Balancing Political Messaging and Economic Reality
Although an 80% tariff would mark a rollback from the current peak, it remains higher than the 74% average rate imposed during the April 2 announcement. Analysts caution that even at this reduced level, the tariffs could continue to fuel price hikes and disrupt supply chains.
Trump’s remarks on Thursday from the Oval Office signaled a possible softening of his earlier hardline position. “We’re going to see,” he said. “Right now, you can’t get any higher. It’s at 145, so we know it’s coming down.”
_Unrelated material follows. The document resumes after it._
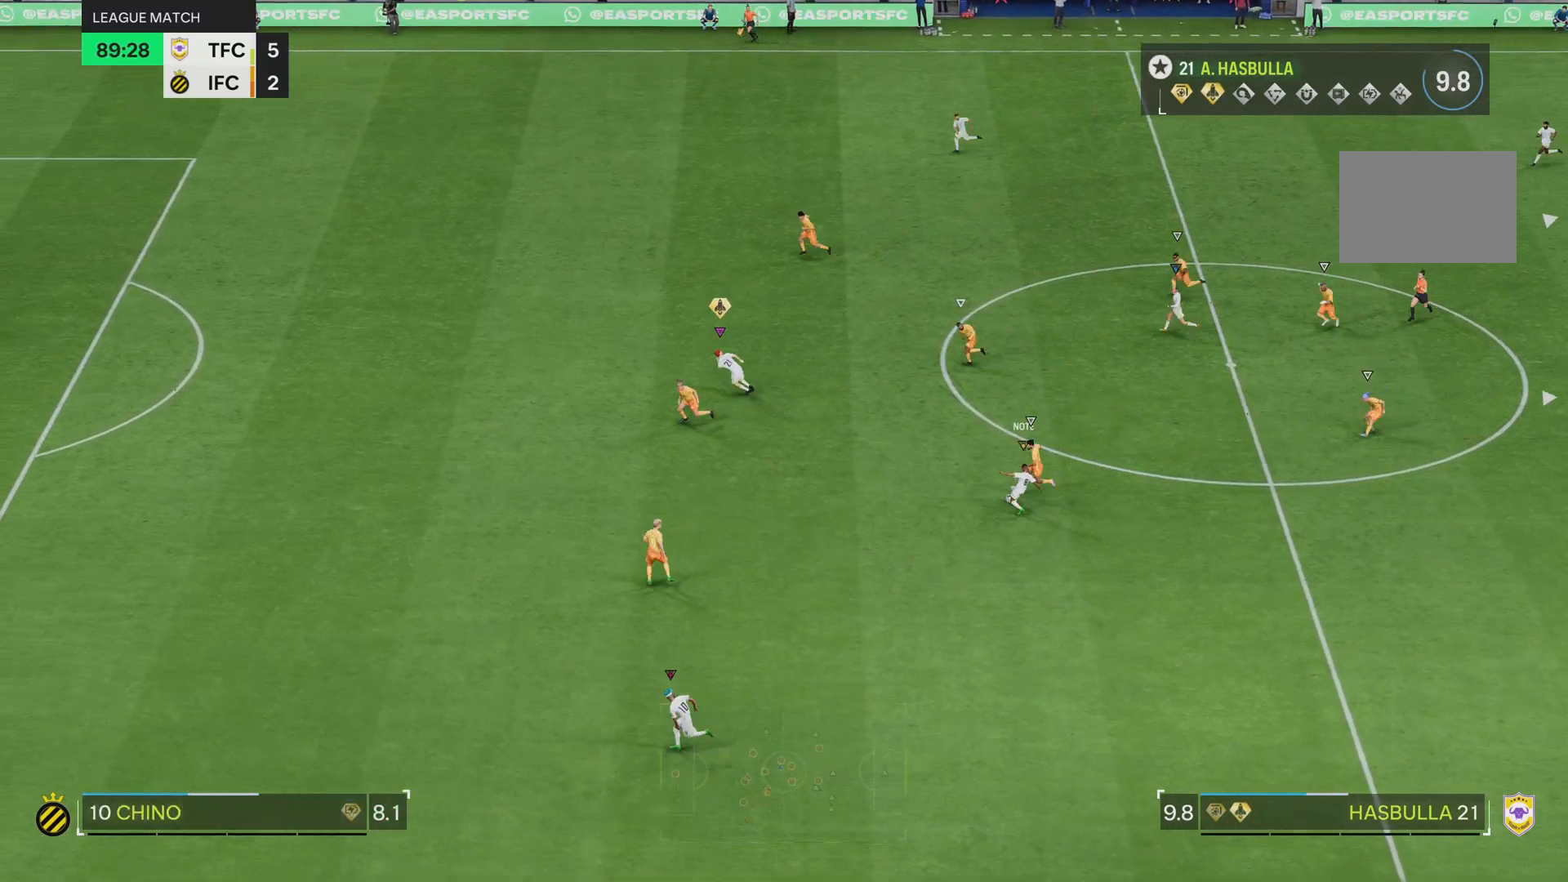
{"buttons": ["R2"], "left_stick": "up-left", "right_stick": "center", "events": []}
Despite this rhetoric, there are lingering doubts about how Trump plans to balance competing goals: collecting massive tariff revenues to offset tax cuts while also pursuing expanded market access for American exports — a move that would require lowering trade barriers. His strategy has drawn criticism for lacking coherence and creating confusion among global trade partners.
“Trump is negotiating with himself in public,” one trade analyst noted. “He announces tariffs, revises them, backtracks, and then raises them again — all while promising stability and strength.”
The Chinese side, meanwhile, is expected to demand credible and enforceable commitments from the U.S., especially after months of unpredictable tariff moves and mixed messages from Washington.
This weekend’s meeting in Geneva will be a key test of whether both sides are willing to deescalate or whether the trade war is headed for deeper confrontation.